Page-level text extractions:
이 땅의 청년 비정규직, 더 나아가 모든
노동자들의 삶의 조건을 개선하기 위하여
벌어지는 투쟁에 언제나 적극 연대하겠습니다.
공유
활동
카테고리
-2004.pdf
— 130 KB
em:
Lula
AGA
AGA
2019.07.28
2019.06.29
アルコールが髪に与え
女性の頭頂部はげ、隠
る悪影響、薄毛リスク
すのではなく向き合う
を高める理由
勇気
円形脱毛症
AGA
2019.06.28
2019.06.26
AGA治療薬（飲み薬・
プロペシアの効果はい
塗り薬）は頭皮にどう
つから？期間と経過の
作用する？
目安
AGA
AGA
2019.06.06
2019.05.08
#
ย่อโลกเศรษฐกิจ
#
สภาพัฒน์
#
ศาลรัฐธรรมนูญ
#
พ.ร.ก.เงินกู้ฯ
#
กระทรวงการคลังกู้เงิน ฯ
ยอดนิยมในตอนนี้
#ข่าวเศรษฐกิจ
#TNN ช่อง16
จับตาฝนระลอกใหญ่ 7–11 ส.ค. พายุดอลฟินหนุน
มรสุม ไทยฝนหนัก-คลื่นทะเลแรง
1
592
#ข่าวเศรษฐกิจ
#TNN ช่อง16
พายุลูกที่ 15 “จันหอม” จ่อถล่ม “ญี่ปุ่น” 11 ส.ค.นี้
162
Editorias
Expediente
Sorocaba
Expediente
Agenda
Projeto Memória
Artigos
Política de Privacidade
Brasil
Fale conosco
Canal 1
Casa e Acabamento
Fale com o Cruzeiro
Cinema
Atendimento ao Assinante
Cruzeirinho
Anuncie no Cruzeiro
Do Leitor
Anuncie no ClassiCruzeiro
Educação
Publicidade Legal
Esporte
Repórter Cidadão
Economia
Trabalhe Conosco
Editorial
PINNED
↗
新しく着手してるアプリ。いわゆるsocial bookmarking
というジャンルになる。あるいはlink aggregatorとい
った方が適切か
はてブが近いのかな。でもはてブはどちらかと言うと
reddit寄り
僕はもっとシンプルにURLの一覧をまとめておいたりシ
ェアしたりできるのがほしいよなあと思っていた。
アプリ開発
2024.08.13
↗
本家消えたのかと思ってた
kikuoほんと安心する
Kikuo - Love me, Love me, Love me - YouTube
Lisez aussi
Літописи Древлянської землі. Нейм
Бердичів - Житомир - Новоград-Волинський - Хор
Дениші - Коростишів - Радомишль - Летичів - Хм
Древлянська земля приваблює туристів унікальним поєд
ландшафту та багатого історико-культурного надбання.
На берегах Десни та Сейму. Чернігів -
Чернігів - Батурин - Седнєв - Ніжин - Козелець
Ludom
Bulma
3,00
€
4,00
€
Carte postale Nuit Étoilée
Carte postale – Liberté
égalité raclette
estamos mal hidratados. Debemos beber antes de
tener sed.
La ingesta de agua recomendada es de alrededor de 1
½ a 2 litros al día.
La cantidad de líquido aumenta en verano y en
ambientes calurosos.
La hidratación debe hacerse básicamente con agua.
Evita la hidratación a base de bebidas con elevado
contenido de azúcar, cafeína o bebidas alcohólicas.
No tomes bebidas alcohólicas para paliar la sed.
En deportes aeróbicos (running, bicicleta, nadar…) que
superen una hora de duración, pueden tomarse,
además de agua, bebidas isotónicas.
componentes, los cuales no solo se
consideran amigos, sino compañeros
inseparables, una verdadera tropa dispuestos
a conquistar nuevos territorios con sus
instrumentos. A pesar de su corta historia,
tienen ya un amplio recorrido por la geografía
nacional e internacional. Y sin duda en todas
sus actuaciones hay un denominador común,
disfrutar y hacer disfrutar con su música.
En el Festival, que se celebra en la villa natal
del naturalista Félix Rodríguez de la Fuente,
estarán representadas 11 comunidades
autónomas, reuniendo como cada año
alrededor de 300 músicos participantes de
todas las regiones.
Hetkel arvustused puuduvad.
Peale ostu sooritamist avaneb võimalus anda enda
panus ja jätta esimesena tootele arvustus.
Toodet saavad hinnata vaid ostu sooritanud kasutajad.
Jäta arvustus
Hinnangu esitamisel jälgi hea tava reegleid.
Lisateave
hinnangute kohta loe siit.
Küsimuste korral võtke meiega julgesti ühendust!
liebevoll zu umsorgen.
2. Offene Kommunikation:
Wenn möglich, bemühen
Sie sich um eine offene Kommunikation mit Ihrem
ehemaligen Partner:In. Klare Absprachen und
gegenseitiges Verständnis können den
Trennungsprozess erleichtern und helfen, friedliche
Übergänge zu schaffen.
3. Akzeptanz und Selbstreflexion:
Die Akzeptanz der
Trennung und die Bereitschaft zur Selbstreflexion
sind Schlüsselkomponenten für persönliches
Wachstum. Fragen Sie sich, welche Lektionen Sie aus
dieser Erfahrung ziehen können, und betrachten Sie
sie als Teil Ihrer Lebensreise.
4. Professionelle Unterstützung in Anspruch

* Job *
Change "Cinema" to "Teatro" in the lines running from the beginning of the data through the line containing "ェアしたりできるのがほしいよなあと思っていた。", inclusive, and reproduce those lines with everything else unchanged.

* Answer below *
이 땅의 청년 비정규직, 더 나아가 모든
노동자들의 삶의 조건을 개선하기 위하여
벌어지는 투쟁에 언제나 적극 연대하겠습니다.
공유
활동
카테고리
-2004.pdf
— 130 KB
em:
Lula
AGA
AGA
2019.07.28
2019.06.29
アルコールが髪に与え
女性の頭頂部はげ、隠
る悪影響、薄毛リスク
すのではなく向き合う
を高める理由
勇気
円形脱毛症
AGA
2019.06.28
2019.06.26
AGA治療薬（飲み薬・
プロペシアの効果はい
塗り薬）は頭皮にどう
つから？期間と経過の
作用する？
目安
AGA
AGA
2019.06.06
2019.05.08
#
ย่อโลกเศรษฐกิจ
#
สภาพัฒน์
#
ศาลรัฐธรรมนูญ
#
พ.ร.ก.เงินกู้ฯ
#
กระทรวงการคลังกู้เงิน ฯ
ยอดนิยมในตอนนี้
#ข่าวเศรษฐกิจ
#TNN ช่อง16
จับตาฝนระลอกใหญ่ 7–11 ส.ค. พายุดอลฟินหนุน
มรสุม ไทยฝนหนัก-คลื่นทะเลแรง
1
592
#ข่าวเศรษฐกิจ
#TNN ช่อง16
พายุลูกที่ 15 “จันหอม” จ่อถล่ม “ญี่ปุ่น” 11 ส.ค.นี้
162
Editorias
Expediente
Sorocaba
Expediente
Agenda
Projeto Memória
Artigos
Política de Privacidade
Brasil
Fale conosco
Canal 1
Casa e Acabamento
Fale com o Cruzeiro
Teatro
Atendimento ao Assinante
Cruzeirinho
Anuncie no Cruzeiro
Do Leitor
Anuncie no ClassiCruzeiro
Educação
Publicidade Legal
Esporte
Repórter Cidadão
Economia
Trabalhe Conosco
Editorial
PINNED
↗
新しく着手してるアプリ。いわゆるsocial bookmarking
というジャンルになる。あるいはlink aggregatorとい
った方が適切か
はてブが近いのかな。でもはてブはどちらかと言うと
reddit寄り
僕はもっとシンプルにURLの一覧をまとめておいたりシ
ェアしたりできるのがほしいよなあと思っていた。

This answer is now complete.